ECLI:NL:RBROT:2024:11548
Rechtbank Rotterdam
- Eerste aanleg - enkelvoudig
- Rechtspraak.nl
Misbruik van recht door eisers leidt tot niet-ontvankelijkheid in beroep tegen weigering dwangsom door college van burgemeester en wethouders
In deze uitspraak van de Rechtbank Rotterdam op 8 november 2024, is het beroep van eisers tegen de weigering van het college van burgemeester en wethouders van de gemeente Rotterdam om een dwangsom te betalen, niet-ontvankelijk verklaard. De rechtbank oordeelt dat er sprake is van misbruik van recht door eisers.
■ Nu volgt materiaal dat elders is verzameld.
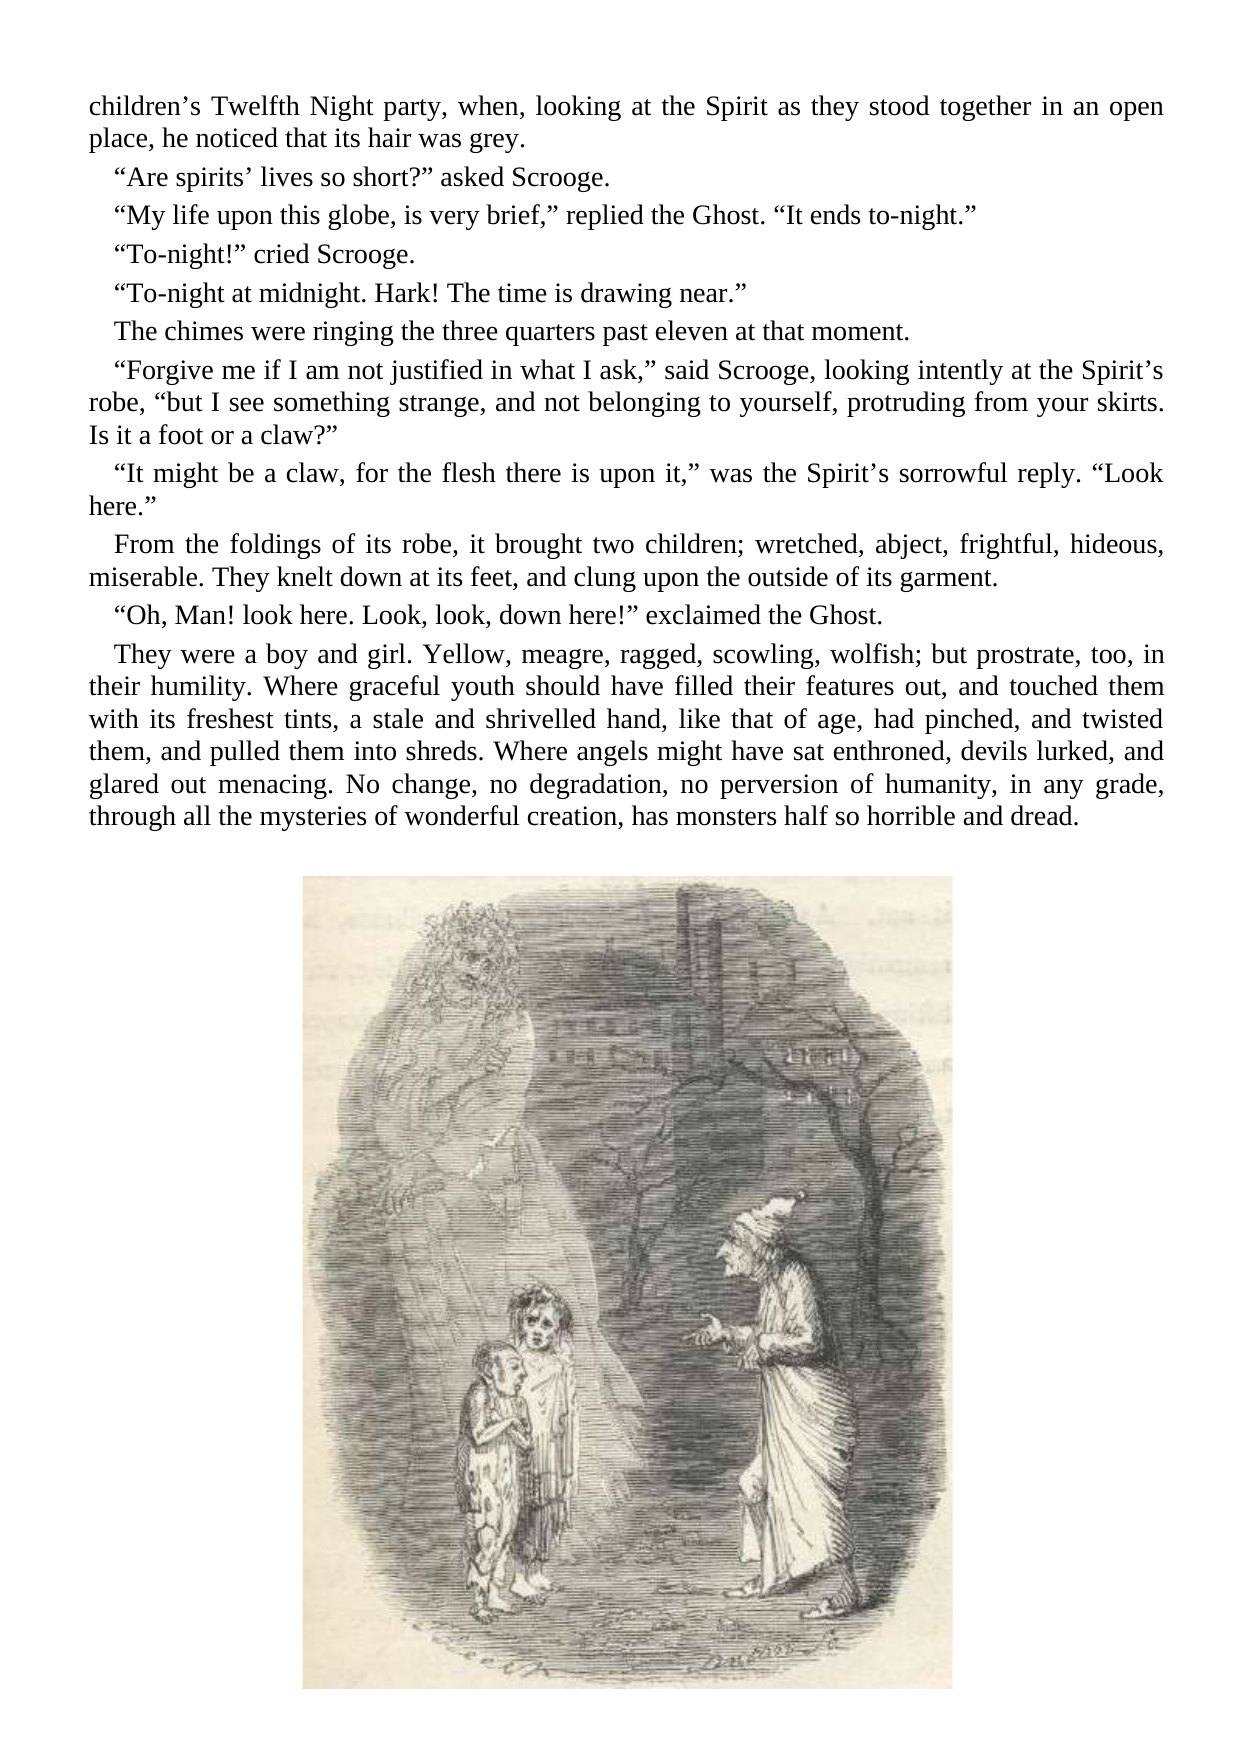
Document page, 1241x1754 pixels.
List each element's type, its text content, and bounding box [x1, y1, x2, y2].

text “To-night!” cried Scrooge. [89, 237, 1167, 269]
text “Are spirits’ lives so short?” asked Scrooge. [89, 160, 1167, 192]
text “My life upon this globe, is very brief,” replied the Ghost. “It ends to-night.” [89, 198, 1167, 231]
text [89, 89, 1167, 153]
text “Oh, Man! look here. Look, look, down here!” exclaimed the Ghost. [89, 598, 1167, 631]
text “To-night at midnight. Hark! The time is drawing near.” [89, 276, 1167, 308]
picture [302, 876, 953, 1689]
text They were a boy and girl. Yellow, meagre, ragged, scowling, wolfish; but prostrate, too, in their humility. Where graceful youth should have filled their features out, and touched them with its freshest tints, a stale and shrivelled hand, like that of age, had pinched, and twisted them, and pulled them into shreds. Where angels might have sat enthroned, devils lurked, and glared out menacing. No change, no degradation, no perversion of humanity, in any grade, through all the mysteries of wonderful creation, has monsters half so horrible and dread. [89, 637, 1167, 831]
text “It might be a claw, for the flesh there is upon it,” was the Spirit’s sorrowful reply. “Look here.” [89, 456, 1167, 521]
text “Forgive me if I am not justified in what I ask,” said Scrooge, looking intently at the Spirit’s robe, “but I see something strange, and not belonging to yourself, protruding from your skirts. Is it a foot or a claw?” [89, 353, 1167, 450]
text From the foldings of its robe, it brought two children; wretched, abject, frightful, hideous, miserable. They knelt down at its feet, and clung upon the outside of its garment. [89, 527, 1167, 592]
text The chimes were ringing the three quarters past eleven at that moment. [89, 314, 1167, 347]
De zaak begon met een aanvraag van eisers op 8 december 2023 voor een uittreksel historische adressen, welke door het college op 24 januari 2024 werd geweigerd. Eisers maakten bezwaar, maar het college bleef bij zijn standpunt. De rechtbank behandelde het beroep op 25 oktober 2024, waarbij de gemachtigde van eisers en het college aanwezig waren.
Eisers voerden aan dat het college ten onrechte geen dwangsom verschuldigd was, omdat het college terugkwam op een eerder besluit. De rechtbank oordeelt echter dat de ingebrekestelling van eisers, die volgde op het niet tijdig beslissen door het college, niet kan leiden tot een dwangsom, omdat het college al had beslist over de aanvragen. De rechtbank verwijst naar eerdere uitspraken van de Afdeling bestuursrechtspraak van de Raad van State, waarin is vastgesteld dat de bevoegdheid om beroep in te stellen niet kan worden ingeroepen indien deze wordt misbruikt.
De rechtbank concludeert dat eisers met hun handelwijze een onevenredig beslag leggen op de rechtbank en dat hun acties gericht zijn op het verkrijgen van dwangsommen, zonder dat er een legitiem procesbelang is. Daarom verklaart de rechtbank eisers niet-ontvankelijk in hun beroep. De uitspraak is openbaar uitgesproken en een afschrift is verzonden aan de betrokken partijen.